1760-02-15, de Pierre Michel Hennin à Voltaire [François Marie Arouet].

M.,

Trop de gens se donnent les airs de vous écrire, et malheureusement il n'y a pas moyen de consigner cette sorte d'importuns.
Je me suis fait un devoir de n'en pas grossir le nombre depuis que j'ai l'avantage de vous connoitre et quelque flatteur qu'ait été l'accueil que j'ai reçu de vous, je n'ai pas crû qu'il m'y autorisât.

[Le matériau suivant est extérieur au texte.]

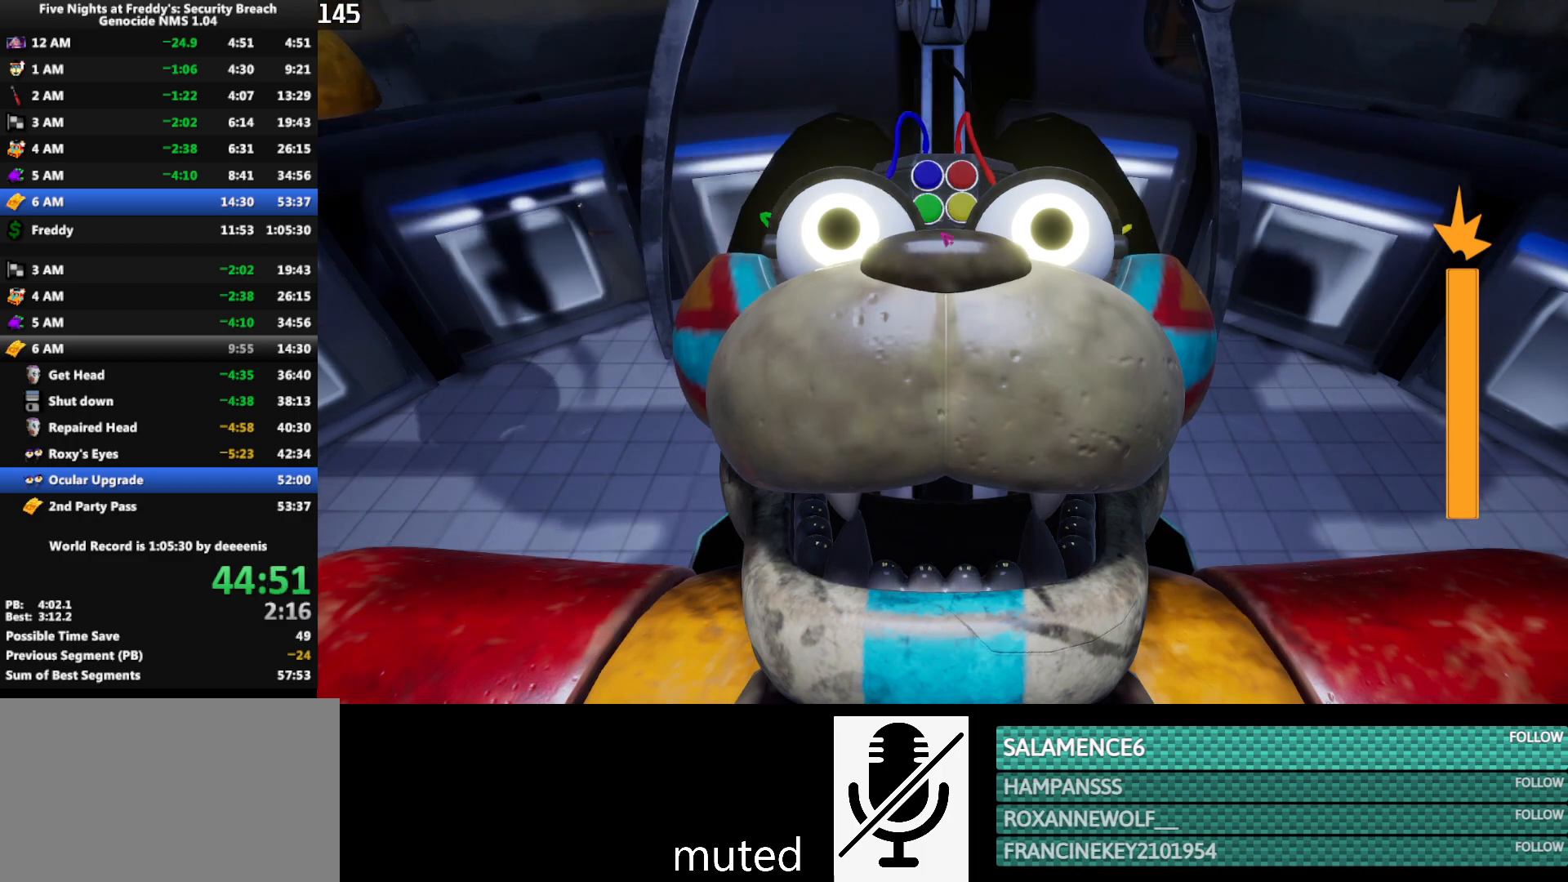
{"keys": [], "mouse": [], "events": []}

J'ai parcouru l'Italie avec cette avide curiosité qu'il est si naturel d'avoir à mon âge quand on aime les belles choses en tout genre. Combien de fois n'ai-je pas désiré de vous rencontrer sur les bords du Tibre ou bien au rivage du Pausilippe, d'être témoin de l'impression que produiroit sur une âme telle que la vôtre l'aspect de ces lieux respectables, dont le plus grand des peuples a marqué pour ainsi dire chaque point par un prodige. J'ai frémi de respect et de plaisir lorsque, du haut des jardins de Pincius, j'ai contemplé cette ville des villes, mélange étonnant de Temples, de Palais, de Ruines, où l'on ne sait qui l'emporte de la majesté antique ou de l'élégance moderne.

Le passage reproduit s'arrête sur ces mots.